Chen is a versatile actress with a career spanning six decades, who rose to fame starring in several period martial arts films, a genre known as “wuxia,” her agency, Hong Kong's Supreme Art Entertainment, said in a Facebook post on Friday.
According to the station, Chen had been in poor health in recent years but decided not to make his health problems public in order to spend more time with his family.
Photo: AP
Meanwhile, in its article about Chen's death, The Hollywood Reporter cited another Facebook post in which her children said, “In 2019, our mother was diagnosed with a neurodegenerative atypical Parkinsonian syndrome, informally known as Corticobasal Degeneration (CBD).” They said current medical treatments are unable to slow the progression of the disease and that their mother has donated her brain for medical research.
Born in Shanghai in 1946, Chan was dubbed the “Queen of Martial Arts Films” by the media in the 1960s for her success with the martial arts films she produced at the time under Hong Kong's Shaw Brothers Studio, including 1966's The Great Drunkard, which established the director's unique style of storytelling and a new martial arts film style.
She left the film industry after marrying a Taiwanese businessman in 1970 and moving to the United States, but returned to acting after their divorce in 1987.
Photo: Columbia TriStar Film Distributors International
Cheng continued to be a prolific actress after her return, winning Best Supporting Actress at the Hong Kong Film Awards in 2001 for her role as Jade Fox in Ang Lee's Crouching Tiger, Hidden Dragon.

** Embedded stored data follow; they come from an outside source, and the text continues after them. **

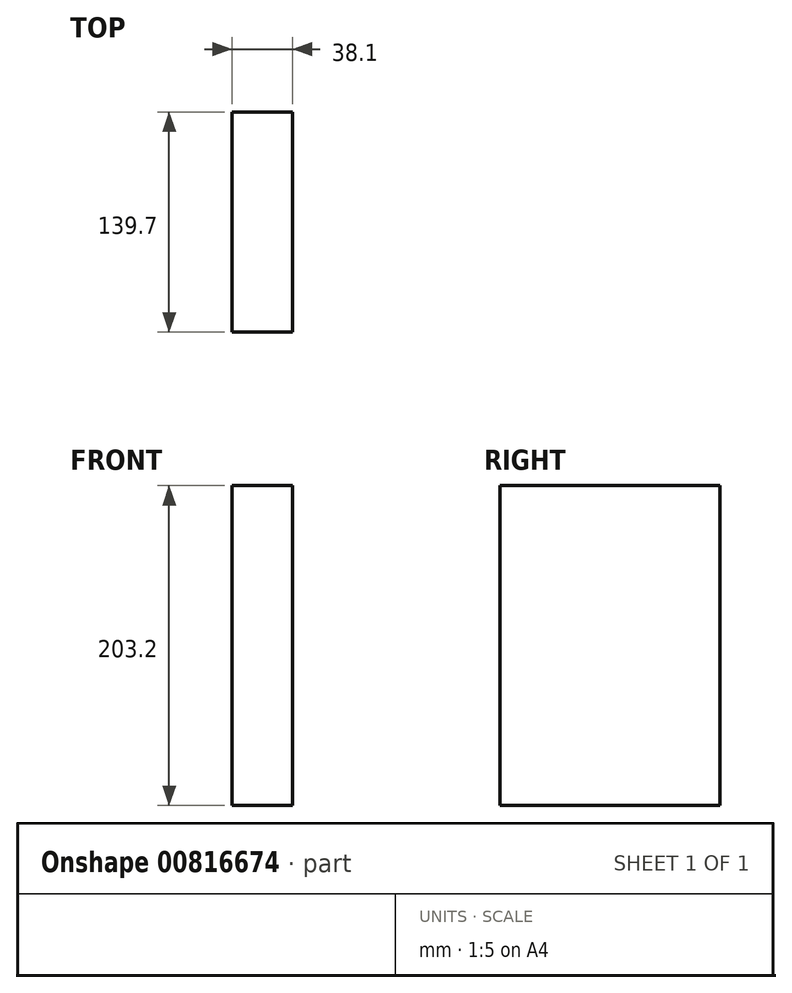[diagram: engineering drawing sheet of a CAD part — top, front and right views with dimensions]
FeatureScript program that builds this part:
annotation { "Feature Type Name" : "Feature", "Feature Type Description" : "" }
export const myFeature = defineFeature(function(context is Context, id is Id, definition is map)
    precondition{}
    {
        {
            var Q0;
            Q0=qCreatedBy(makeId("Right.planeOp"),FACE);
            var sketch = newSketch(context, id + "F0", { "sketchPlane" : qUnion([Q0])});
            skLineSegment(sketch, "E0.bottom", {"start": v(-83.22, -543.65) * mm, "end": v(56.48, -543.65) * mm});
            skLineSegment(sketch, "E0.top", {"start": v(-83.22, -746.85) * mm, "end": v(56.48, -746.85) * mm});
            skLineSegment(sketch, "E0.left", {"start": v(-83.22, -543.65) * mm, "end": v(-83.22, -746.85) * mm});
            skLineSegment(sketch, "E0.right", {"start": v(56.48, -543.65) * mm, "end": v(56.48, -746.85) * mm});
            skSolve(sketch);
        }
        {
            var Q0;
            Q0 = qSketchRegion(id + "F0", true);
            extrude(context, id + "F1", {"entities" : qUnion([Q0]), "depth" : 38.1 * mm, "offsetDistance" : 25.4 * mm});
        }
    });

Her most recent film role was as the matchmaker in Disney's 2020 live-action remake of Mulan; her other notable film appearances include the 2014 British drama Lilting opposite Ben Whishaw and Meditation Park opposite Sandra Oh, the latter of which opened the 2017 Vancouver International Film Festival.
Chen also appeared on stage in 2015, playing a street vendor who believes her husband has been abducted by aliens in A Grain of Sand, a far-away planet, by director Stan Lai, a Taiwan-based performance workshop at the Lai Shengchuan Theatre in Shanghai.
“You need physical strength to do scenes in wuxia films. I'm not young anymore. Maybe I'd be better off doing a stage play,” she said at a press conference the day after the film's premiere in the Chinese city.